Chapter 66: The Trojans
The Merovingians were considered successors from the first race of kings of France. The name France originated with the first king of the Franks, Francio, a king mythologized as descending from Noah. 1
Francio’s race was believed to have migrated from Troy, in northwest Turkey, bringing their branch of royal blood to Gaul. The Trojans settled in the districts that are now called Troyes and Paris, naming these cities after their home and their Greek hero who started the famous Trojan War over Helen. 2 One wonders whether or not the story of Helen of Troy was an ancient form of Rex Deus/Dragon literature in the same spirit as Grail and Shakespearian literature and Ovid’s Heroides. 3
Not coincidently, the British, too, believe in ancient legends linking their heritage back to Troy. These legends indicate that ancient Britons migrated from Troy, from tribes led by a Trojan hero named Britu, 4 one of the many nomatives from which Britain derived. Furthermore, other legends suggest London’s Celtic name from antiquity was Lloegress, which owned an even more mystical name dating even further back into antiquity, documented as Troja Newydd, or New Troy. 5
According to the medieval historian and Grail author/chronologist Geoffrey of Monmouth, Brutus of Troy was the grandson of Aeneus, founder of the Romans in Greek mythology. Brutus was the hero of legend who rebelled against the Greeks three generations after the fall of Troy, escaping the wrath of the Greeks by sailing with his people past the Pillars of Hercules to an island known today as Britain. 6 They freed Britain from a race of giants led by Gog, Magog, and Albion, who were identified and linked back to the Greek Titans by Geoffrey Monmouth. 7 Gog is known to many as a translation or synonym for “giant.”
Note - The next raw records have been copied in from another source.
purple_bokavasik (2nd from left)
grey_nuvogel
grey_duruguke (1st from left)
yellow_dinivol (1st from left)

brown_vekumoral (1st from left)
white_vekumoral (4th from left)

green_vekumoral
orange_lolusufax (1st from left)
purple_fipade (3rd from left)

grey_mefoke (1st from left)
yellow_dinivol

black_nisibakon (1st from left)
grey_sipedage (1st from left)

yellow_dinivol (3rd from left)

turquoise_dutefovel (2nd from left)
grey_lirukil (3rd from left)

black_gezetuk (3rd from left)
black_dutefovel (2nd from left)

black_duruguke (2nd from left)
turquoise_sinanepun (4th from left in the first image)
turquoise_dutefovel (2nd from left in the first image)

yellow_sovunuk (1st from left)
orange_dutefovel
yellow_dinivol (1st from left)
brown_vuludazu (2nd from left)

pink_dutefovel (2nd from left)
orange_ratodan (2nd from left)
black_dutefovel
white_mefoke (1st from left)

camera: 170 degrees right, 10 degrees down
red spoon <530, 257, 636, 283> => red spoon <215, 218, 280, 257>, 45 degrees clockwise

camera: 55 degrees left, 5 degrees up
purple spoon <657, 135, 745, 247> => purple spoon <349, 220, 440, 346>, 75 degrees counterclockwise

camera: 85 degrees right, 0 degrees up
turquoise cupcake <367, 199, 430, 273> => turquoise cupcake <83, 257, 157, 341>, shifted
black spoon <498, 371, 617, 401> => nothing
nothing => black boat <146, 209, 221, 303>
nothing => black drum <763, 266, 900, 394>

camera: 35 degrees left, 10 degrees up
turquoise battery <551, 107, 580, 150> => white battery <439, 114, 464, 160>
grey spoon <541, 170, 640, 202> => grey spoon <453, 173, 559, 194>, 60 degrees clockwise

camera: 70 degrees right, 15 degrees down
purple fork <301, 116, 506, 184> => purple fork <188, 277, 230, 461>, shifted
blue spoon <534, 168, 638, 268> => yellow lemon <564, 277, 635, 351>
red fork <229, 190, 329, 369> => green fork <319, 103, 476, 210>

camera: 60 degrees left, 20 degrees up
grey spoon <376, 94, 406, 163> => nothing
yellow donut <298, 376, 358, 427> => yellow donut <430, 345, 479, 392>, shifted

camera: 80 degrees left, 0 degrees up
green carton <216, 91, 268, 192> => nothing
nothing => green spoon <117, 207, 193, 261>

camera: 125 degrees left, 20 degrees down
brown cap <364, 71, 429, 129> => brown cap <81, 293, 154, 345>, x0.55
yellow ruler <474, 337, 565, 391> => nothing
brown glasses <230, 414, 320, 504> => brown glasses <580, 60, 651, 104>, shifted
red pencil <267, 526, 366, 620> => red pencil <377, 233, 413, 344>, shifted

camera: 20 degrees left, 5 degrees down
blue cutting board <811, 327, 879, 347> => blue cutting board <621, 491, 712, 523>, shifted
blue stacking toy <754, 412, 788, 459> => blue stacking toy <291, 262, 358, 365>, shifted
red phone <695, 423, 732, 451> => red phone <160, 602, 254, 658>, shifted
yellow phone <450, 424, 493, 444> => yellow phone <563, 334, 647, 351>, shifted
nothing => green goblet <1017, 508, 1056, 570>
Brutus and his victorious followers settled along the banks of the Thames River, naming it Troia Nova (New Troy), or Trinovantum. 8 Brutus’s ancient kingdom of Britain became identified as Albion , 9 likely in honor of the giant/ Nephilim king. Albion is the earliest name by which Britain was known, and the name was used by Aristotle. 10 It is likely that refugee British giants married into Brutus’s Celtic progeny, which helps to answer Neneneius’s claims. Nenneius concluded Britains were descended from Brutus, citing a genealogy that traced back through Aeneus; to Javan; and to his father, Japheth, 11 son of Noah.